May the Horse Live in Me, 2011
In this performance piece, Mangin injects Laval-Jeantet with horse-blood plasma. To prevent an allergic reaction to the foreign fluid, Laval-Jeanet prepared her body through a series of small-dose injections of horse immunoglobulin. Laval-Jeantet also dressed for the occasion in horse-hoof stilts.

Laval-Jeantet describes the experience of her trans-species blood transfusion: “I had the feeling of being extra-human. I was not in my usual body.

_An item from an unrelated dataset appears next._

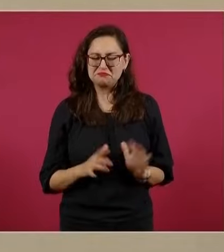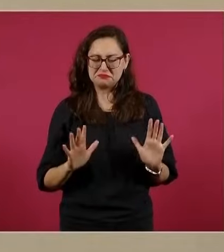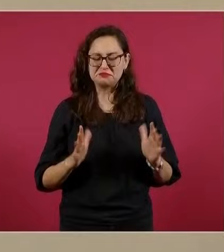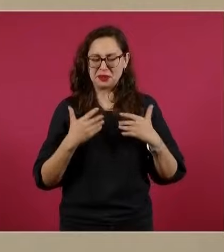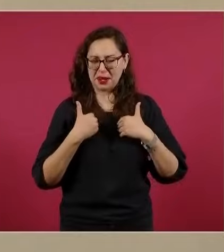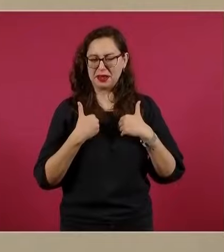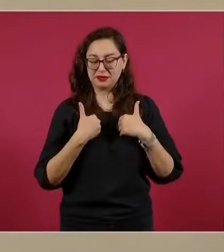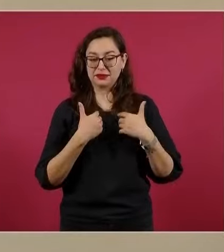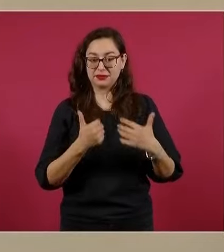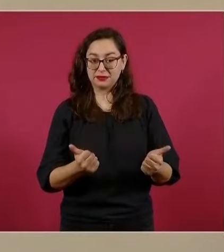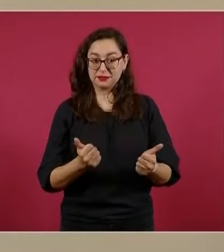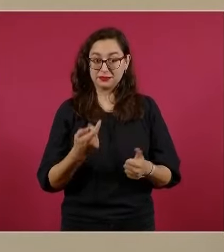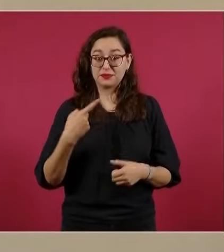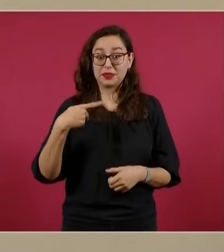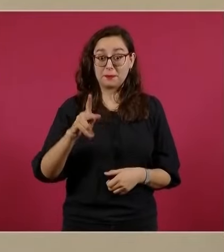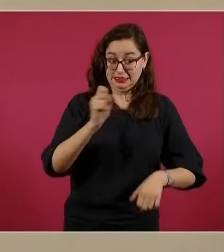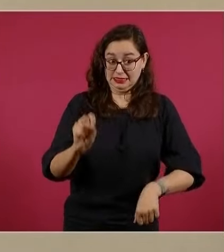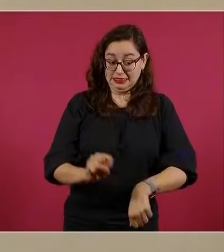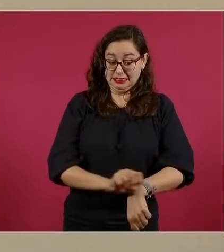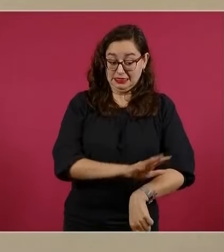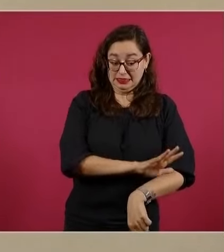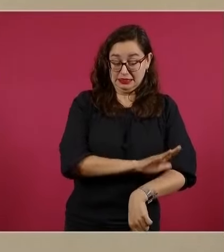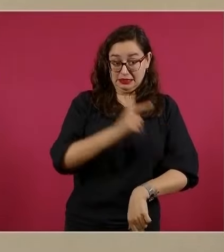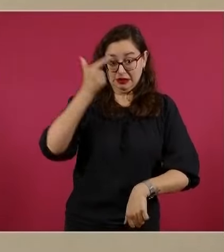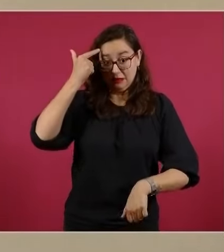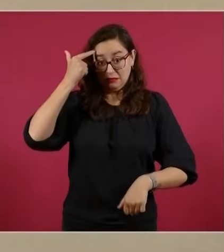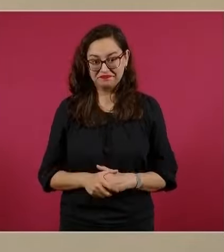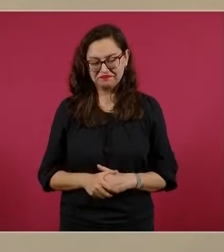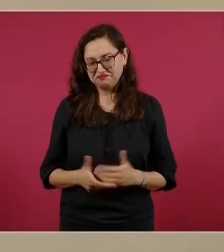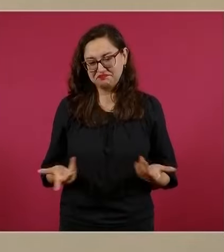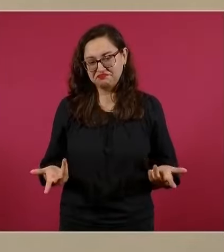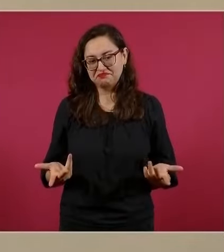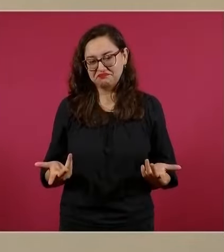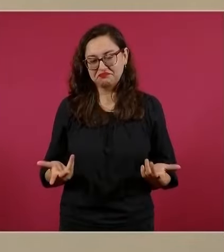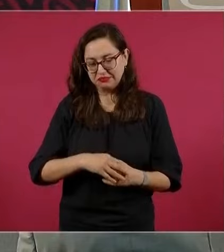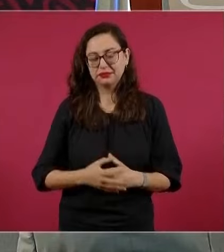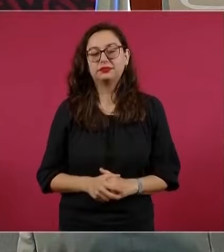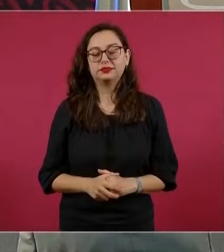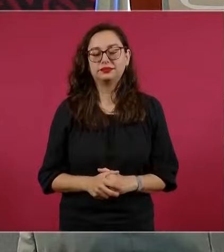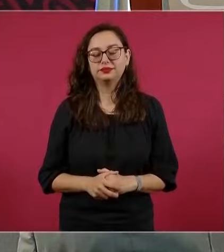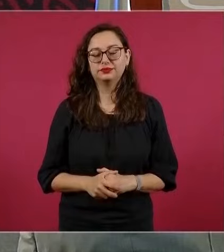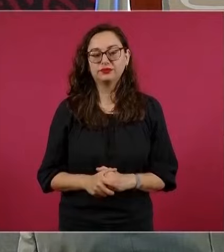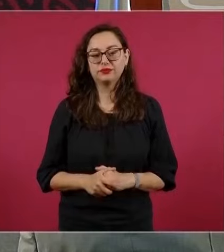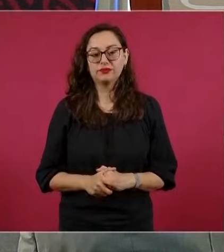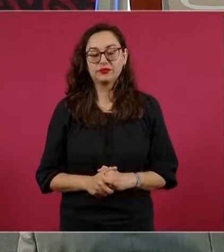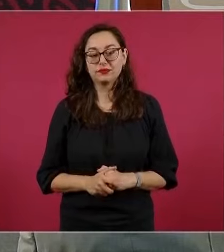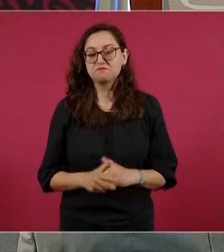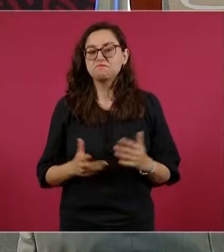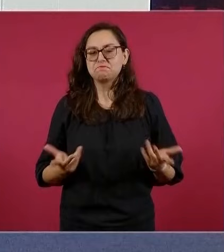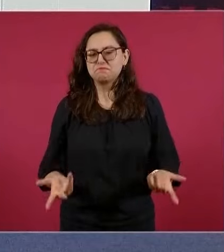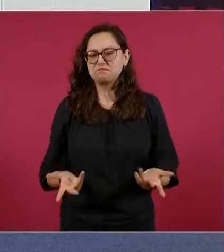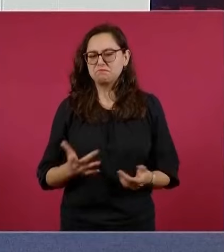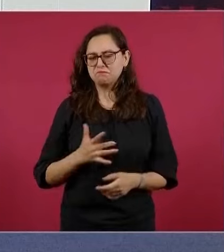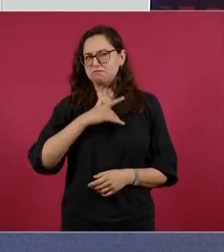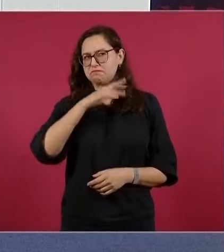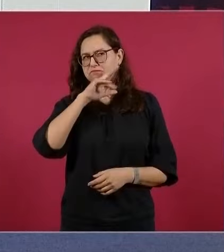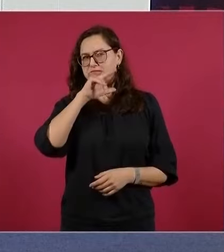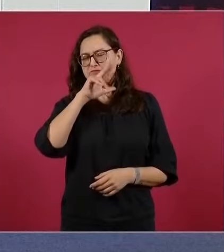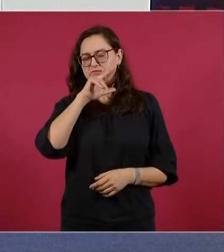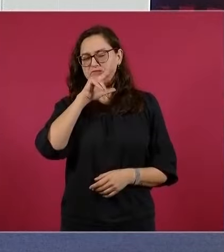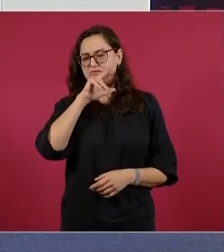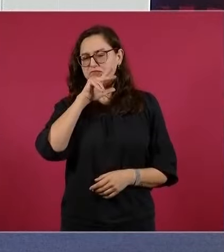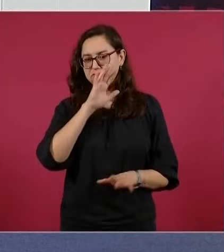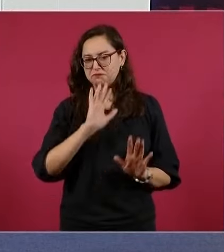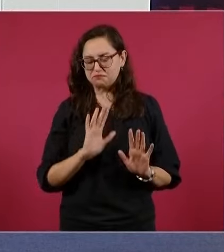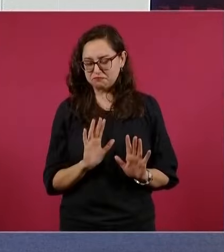entre sentimientos y razones. ¿Qué se hace en las campañas? Ya lo saben. Por eso no me preocupa tanto lo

I was hyper-powerful, hyper-sensitive, hyper-nervous, and very diffident, the emotionalism of an herbivore.”1

Artists’ Skin Culture, 1996
Laval-Jeantet and Mangin combine their skin cells with those of a pig to grow small sheets of skin that they then tattoo with images of endangered species. “These trans-species totems are ultimately and ideally grafted onto compliant art collectors, who can then make these art bodies literally part of their own.”2

Artists's Skin Culture

See Art Oriente Objet’s website.

1 Arthur I. Miller, Colliding Worlds: How Cutting-Edge Science is Redefining Contemporary Art (New York: W. W. Norton and Company, 2014), 224.